TB: I think Mickey has done a tremendous service to percussionists by writing his two books. I’m glad he put his Planet Drum tours together. They are some guys I have played with and they are some of the best percussionists in the world. They represent different cultures. Mickey, as a drummer himself, is really not that special. His playing with those guys is not that special. I really don’t listen to much that he does. I think his books are really a gift to any drummer who is interested in discovering his roots and tying it into the psychology and dignity and heritage that’s there. He really reminded us of all of that.

Jeb: What is next for Terry Bozzio? You have pushed the envelope, so what direction will you go now?

TB: I don’t know where I go. I don’t how I got where I got. I just kind of follow where the question mark or the sense of awe is. I’m getting more into composing. I like the idea of my solo drumming with ballet company’s. I don’t want to say anything to jinx it, but it seems that’s where the hope is for me. Because of the visual image of the dance audience, someone might accept that I, as a drummer can make music by myself and that people can dance to it and therefore it is a viable commodity. My desire is to go there. In terms of drumming, I keep finding new ways to play and new areas to explore. Sometimes I design my own instruments or design parts. For instance, I have a tuning device that will help lock the tuning down because the pitch is crucial. I can’t have my tom toms going out of tune. I get some royalties and hopefully, drummers will want these things for more or less sophisticated applications they have. I have some educational books and videos coming out. I will do more collaborations with other musicians. Possibly Steve Lukather. I would love to do something with Jennifer Batten or Warren from Missing Persons. There are so many musicians I would love to be able to play with. It is just tough to find a record label that thinks that particular group of people sounds good to them. I can’t really fund collaborations. I can fund my solo projects but not BLS.

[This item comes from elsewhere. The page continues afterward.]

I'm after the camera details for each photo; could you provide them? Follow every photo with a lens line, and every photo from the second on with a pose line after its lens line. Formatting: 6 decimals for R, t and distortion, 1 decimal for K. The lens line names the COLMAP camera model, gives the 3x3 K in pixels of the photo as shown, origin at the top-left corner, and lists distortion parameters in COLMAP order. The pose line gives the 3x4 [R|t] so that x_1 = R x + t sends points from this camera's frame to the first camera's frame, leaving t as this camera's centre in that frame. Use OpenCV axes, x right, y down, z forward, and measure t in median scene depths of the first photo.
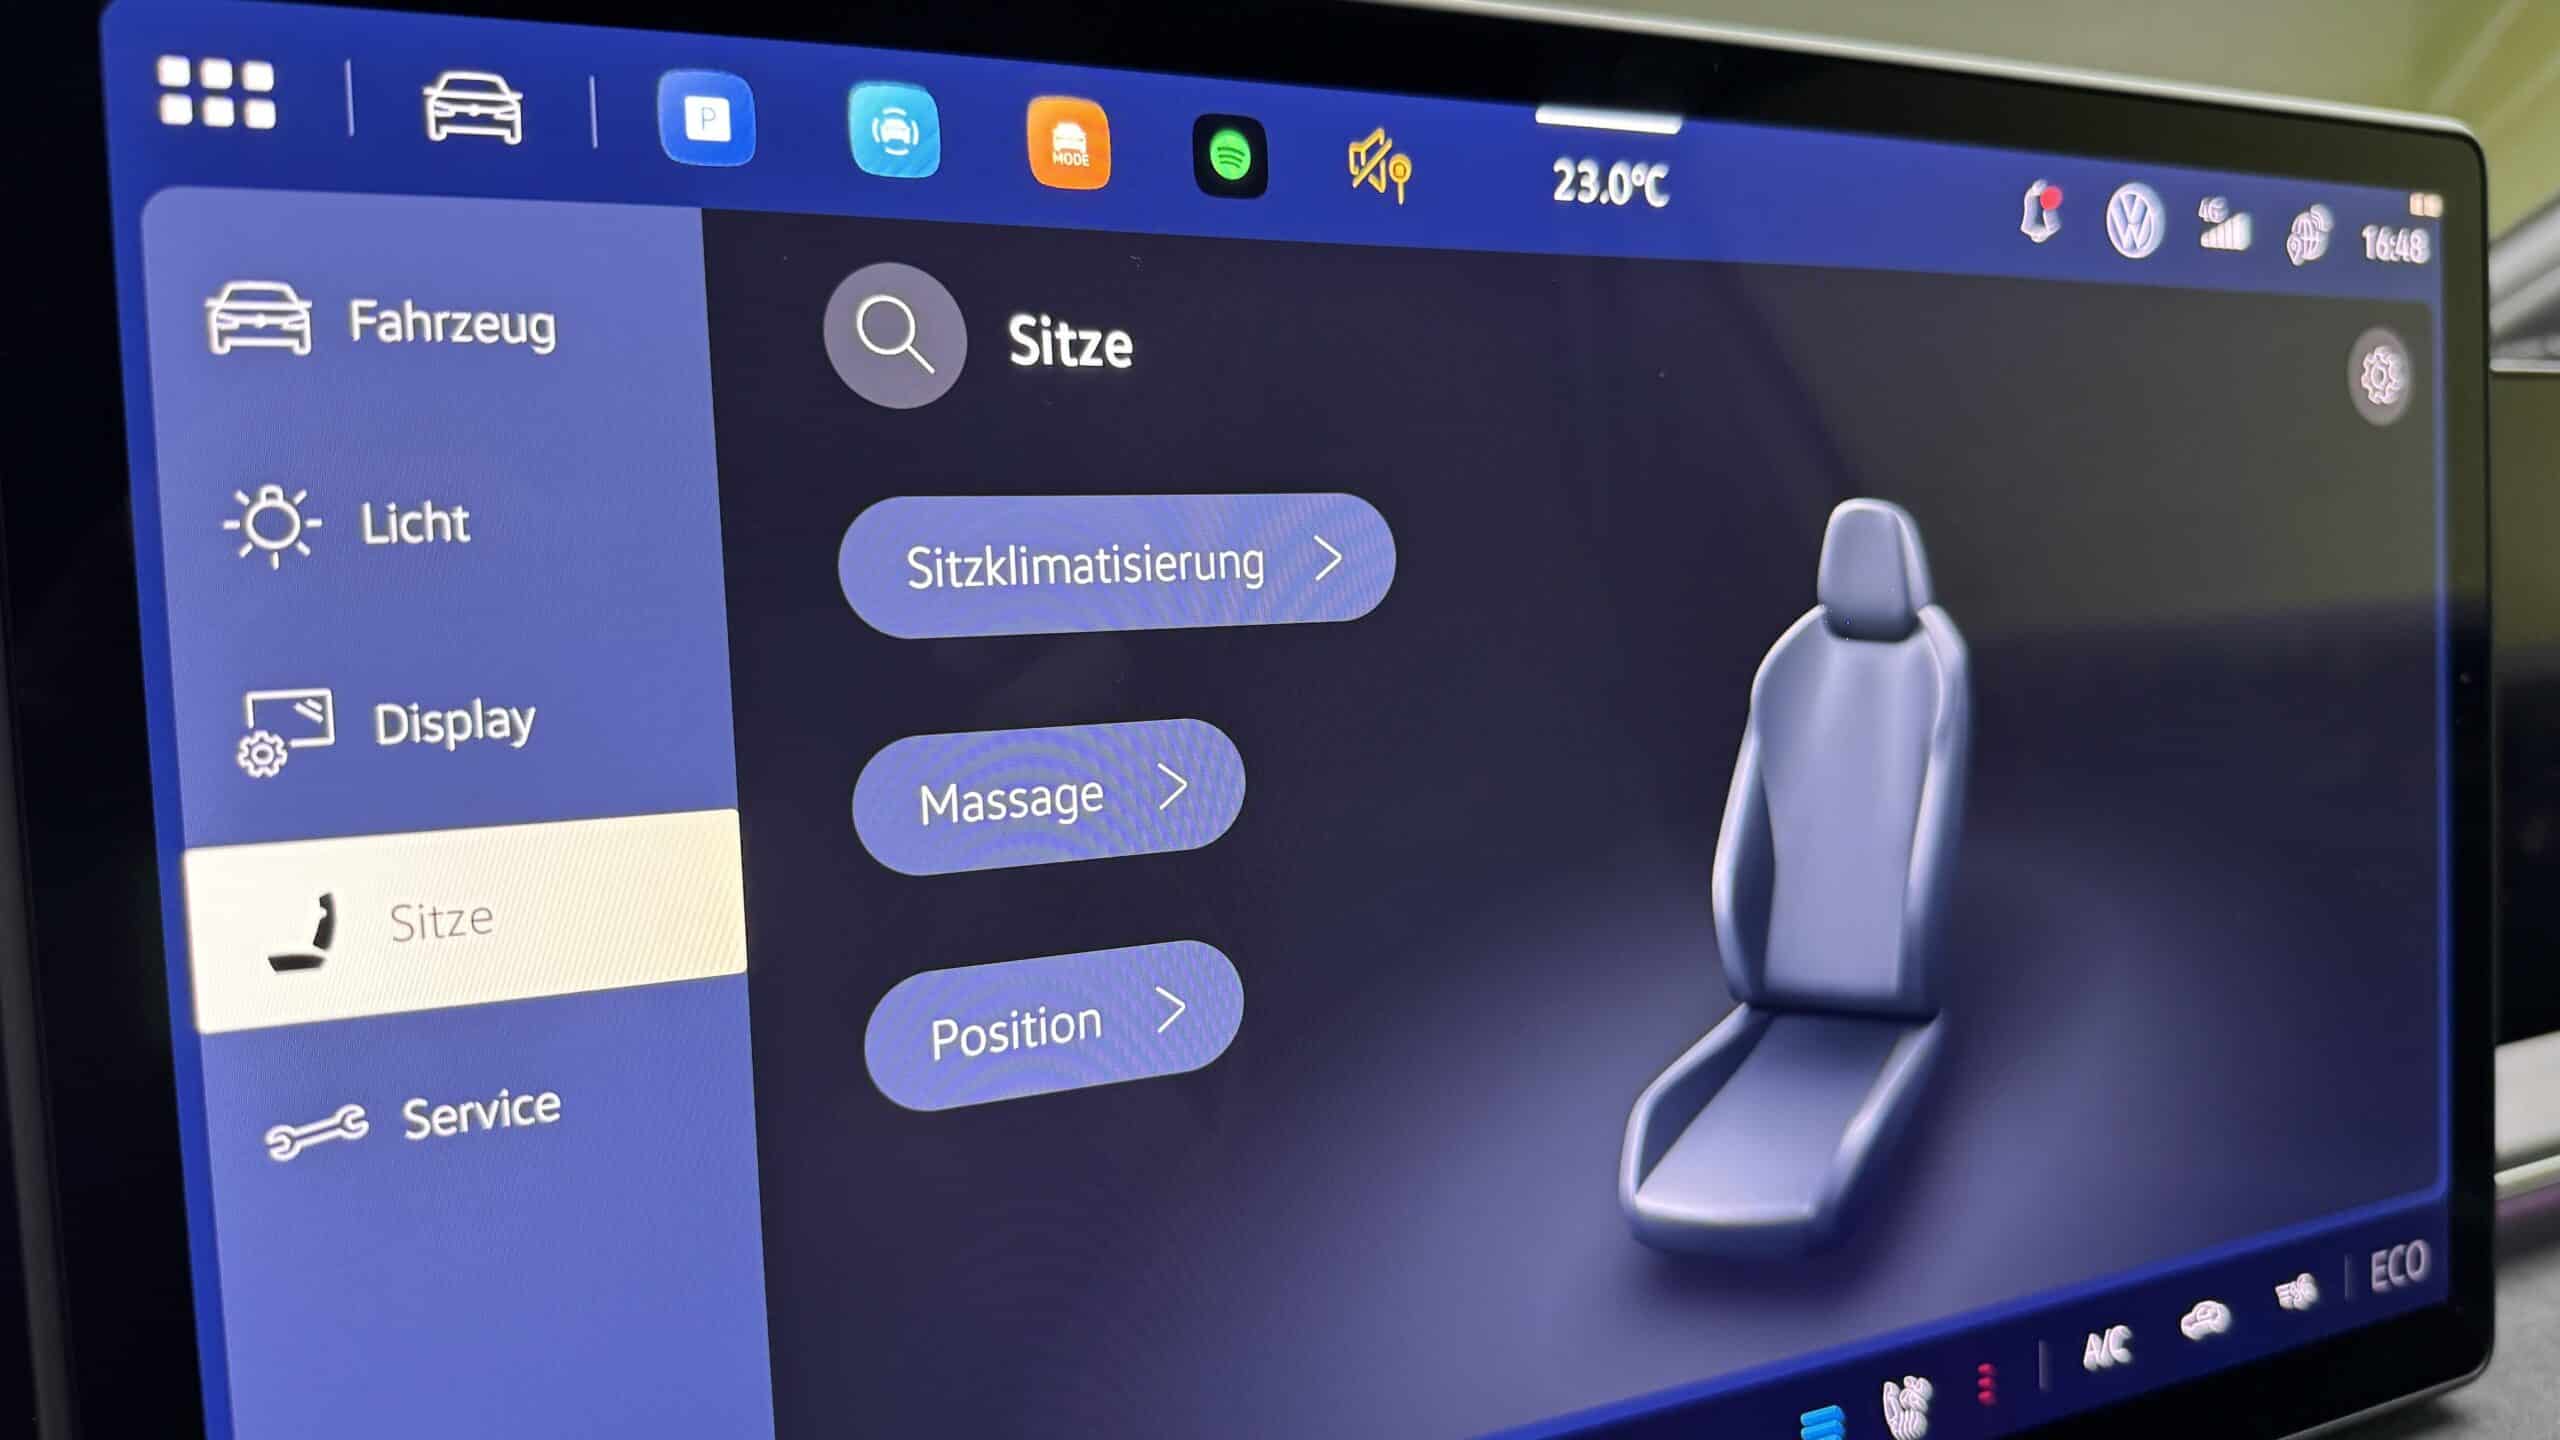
lens RADIAL K [[1936.1, 0, 1280.0], [0, 1936.1, 720.0], [0, 0, 1]] dist [-0.029540, 0.000225]
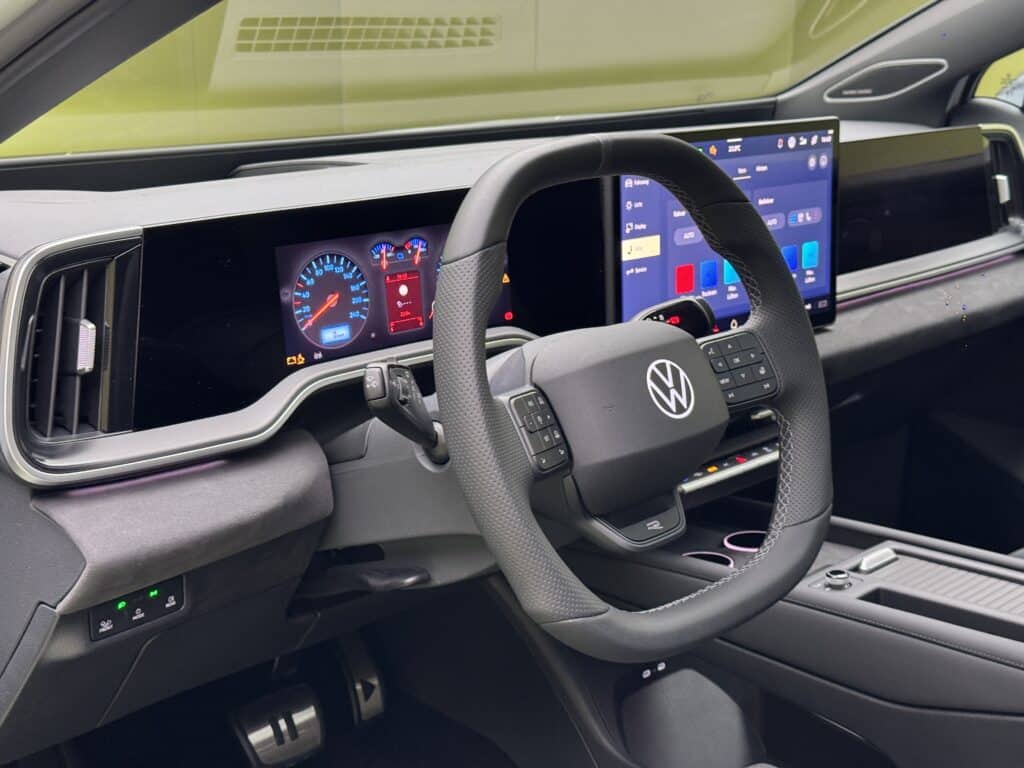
lens RADIAL K [[1439.4, 0, 512.0], [0, 1439.4, 384.0], [0, 0, 1]] dist [0.003976, 0.006332]
pose [[0.943051, -0.055189, 0.328038, -2.195150], [0.006276, 0.988917, 0.148334, -0.184616], [-0.332589, -0.137828, 0.932946, -3.513879]]
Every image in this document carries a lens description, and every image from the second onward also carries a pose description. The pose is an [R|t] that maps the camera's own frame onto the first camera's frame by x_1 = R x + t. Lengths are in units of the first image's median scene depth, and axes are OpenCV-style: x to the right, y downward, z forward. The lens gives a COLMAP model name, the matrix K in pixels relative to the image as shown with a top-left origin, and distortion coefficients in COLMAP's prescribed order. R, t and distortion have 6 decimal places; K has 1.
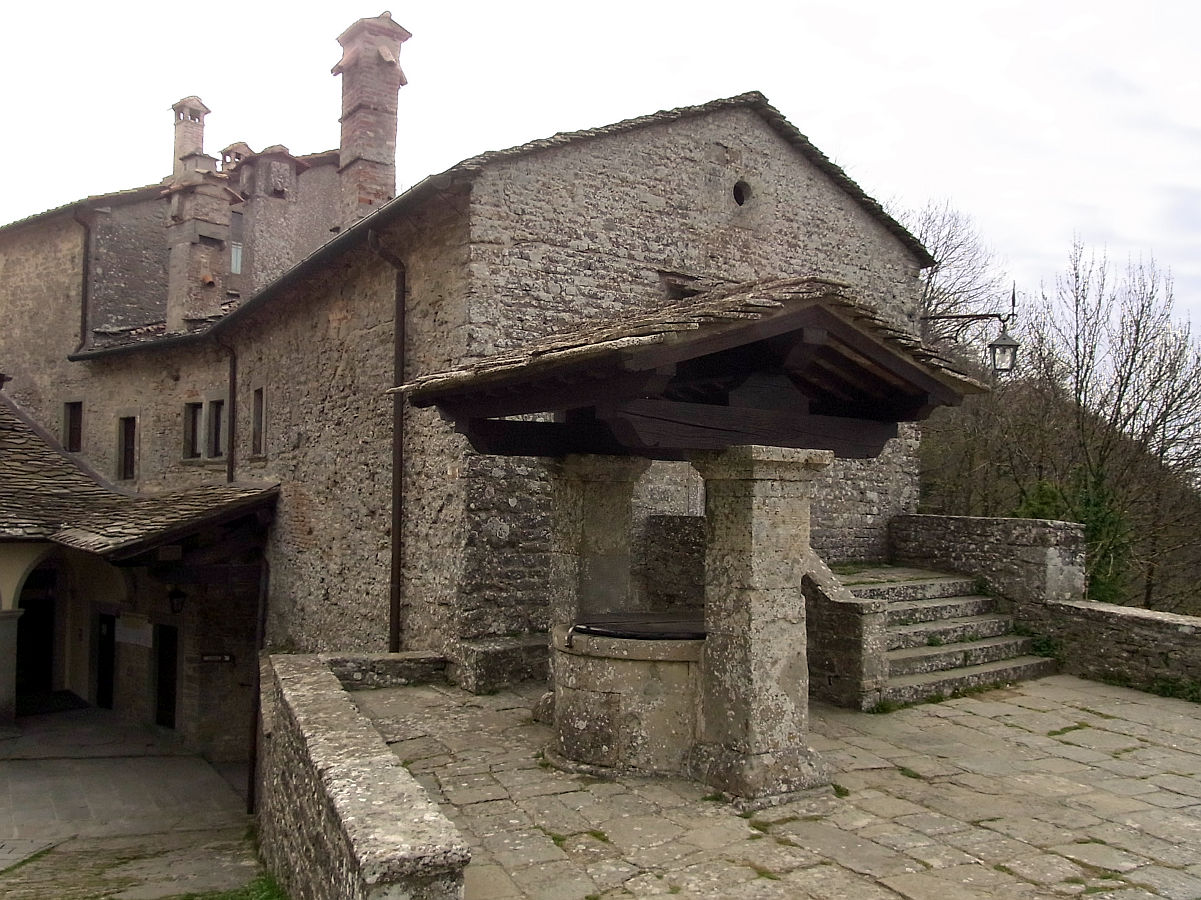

Jeb: Is there someplace we can help you promote?

TB: My website TerryBozzio.com. Just let people know the stuff is out! Tell people the Bozzio, Levin, Stevens is out.

Jeb: Looking back, is there anything that you would do different?

TB: When I look back and I was broke, I could taken that gig with Mick Jagger or Rod Stewart. Maybe learned more at an earlier age. It’s so pointless to look back. Life is a learning process every day. Even the worst things that have happened to me have turned out to be the best things. I learned big lessons that have got me to where I am now. Where I am now is a pretty good space. I can’t believe I have made a living as a drummer since I was 20. That’s 30 years that I haven’t had to have a day job! For the most of that, I have done a lot of projects, commercial or not, that I am proud of. I have done very few projects that I could care less about. That means I was able to do what I wanted to do and now I am able to do exactly what I want to do. Not too many people can say they can do that. I feel blessed and therefore, I would not want to change anything! Who knows where I might have been if I had taken one of these commercial gigs. I might have made a lot of money and turned into a drug addict!

Jeb: You have worked with some great guitar players. What is it like to play with one of my favorites, Jeff Beck.

TB: Jeff Beck is one of those guys who is touched by God. He doesn’t really know what he’s doing. He’s not that schooled. He hardly ever tunes it! He just stands there and bends every note perfectly in to tune. He has perfect rhythmic feel. His touch and his tone are stupid! He hardly uses any effects. It’s all on the guitar and his fingers. He does little tricks like pulling the whammy bar and getting that growl sound. He hits harmonics and bends the whammy bar and bends it to a little melody. Anyone I have ever played with who used a whammy bar, including Vai, who tries to bend notes in to tune, can’t get anywhere close to Jeff. He’s as good as a guy with a musical saw at an amateur hour. He can bend the damn note into submission. He has a wonderful feel. There is something special about him. There was something special about Zappa. The way he opened the wah wah pedal and did all that spacey crap! He had a unique style, with those weird groupings and bizarre hammer on effects. Then there is Steve Vai. His pallet is just ridiculous. He is nothing less than perfect. He plays so fast and so clean and so right. He is brilliant in his own way. What can I say, I have been blessed to play with a lot of great guys and I am probably forgetting a few.

Jeb: I appreciate your taking the time out of your day and talking to me.

TB: I appreciate you promoting our record and all. It’s been a pleasure to talk to you and I will see you soon!